**INPUT MATERIAL**
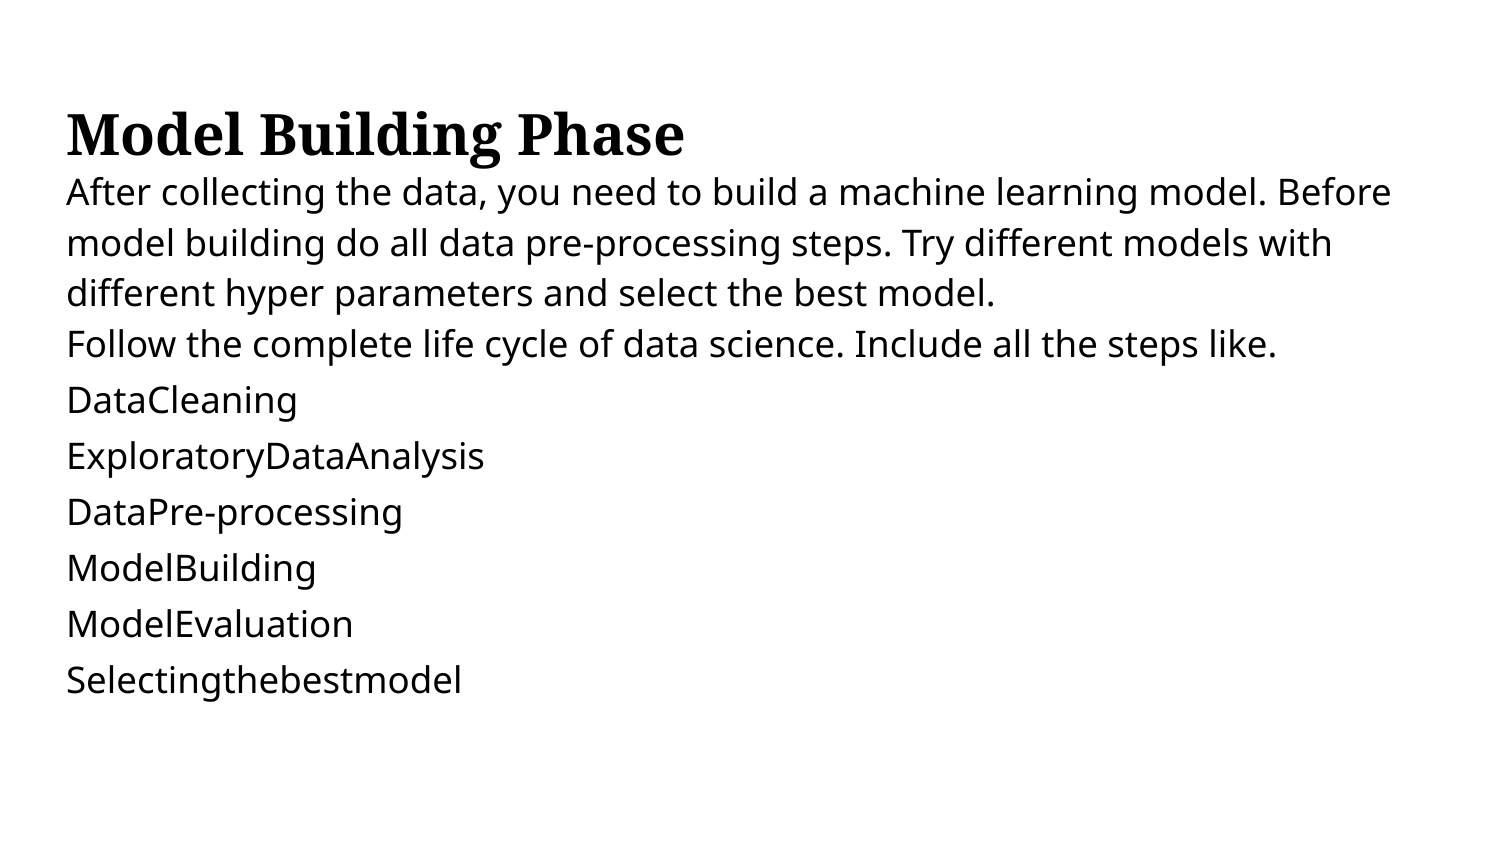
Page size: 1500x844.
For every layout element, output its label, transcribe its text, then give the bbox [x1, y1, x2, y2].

list After collecting the data, you need to build a machine learning model. Before model building do all data pre-processing steps. Try different models with different hyper parameters and select the best model. Follow the complete life cycle of data science. Include all the steps like. DataCleaning ExploratoryDataAnalysis DataPre-processing ModelBuilding ModelEvaluation Selectingthebestmodel [51, 147, 1449, 821]
title Model Building Phase [51, 72, 1449, 147]
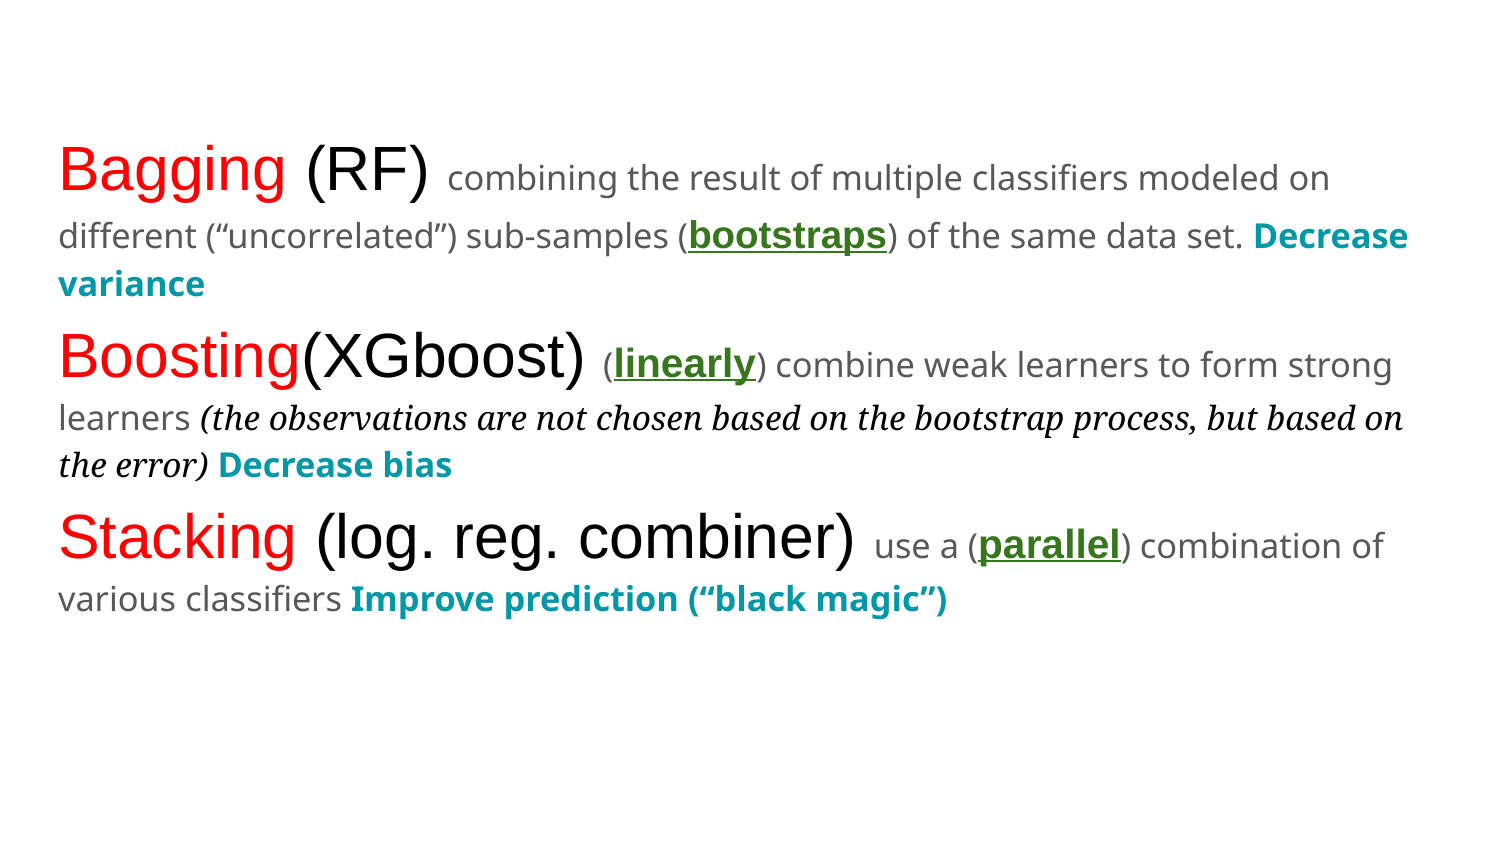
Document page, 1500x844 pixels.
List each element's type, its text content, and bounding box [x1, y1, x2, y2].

text_box Bagging (RF) combining the result of multiple classifiers modeled on different (“uncorrelated”) sub-samples (bootstraps) of the same data set. Decrease variance Boosting(XGboost) (linearly) combine weak learners to form strong learners (the observations are not chosen based on the bootstrap process, but based on the error) Decrease bias Stacking (log. reg. combiner) use a (parallel) combination of various classifiers Improve prediction (“black magic”) [43, 114, 1441, 633]
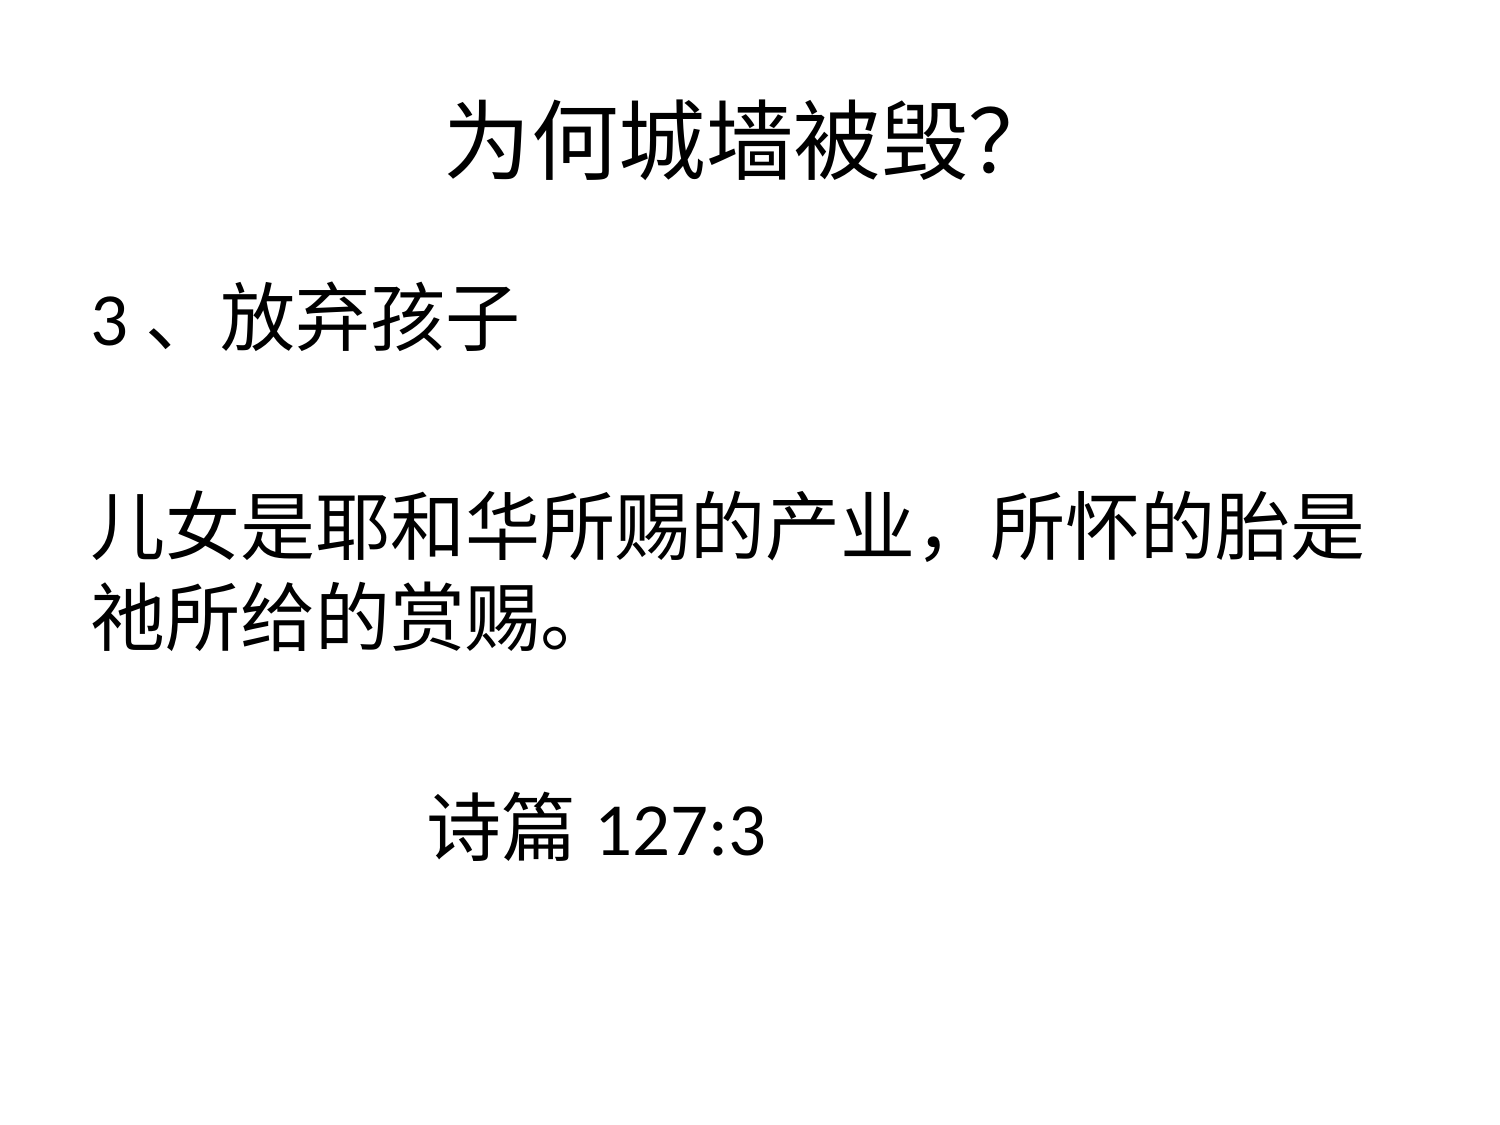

**WRITTEN TASK**
The preceding listing must be repeated exactly, with all images dropped.

**RESULT**
Page size: 1500x844.
For every layout element, output its label, transcribe its text, then give the bbox [x1, y1, x2, y2].

list After collecting the data, you need to build a machine learning model. Before model building do all data pre-processing steps. Try different models with different hyper parameters and select the best model. Follow the complete life cycle of data science. Include all the steps like. DataCleaning ExploratoryDataAnalysis DataPre-processing ModelBuilding ModelEvaluation Selectingthebestmodel [51, 147, 1449, 821]
title Model Building Phase [51, 72, 1449, 147]
Document page, 1500x844 pixels.
List each element's type, its text content, and bounding box [x1, y1, x2, y2].

text_box Bagging (RF) combining the result of multiple classifiers modeled on different (“uncorrelated”) sub-samples (bootstraps) of the same data set. Decrease variance Boosting(XGboost) (linearly) combine weak learners to form strong learners (the observations are not chosen based on the bootstrap process, but based on the error) Decrease bias Stacking (log. reg. combiner) use a (parallel) combination of various classifiers Improve prediction (“black magic”) [43, 114, 1441, 633]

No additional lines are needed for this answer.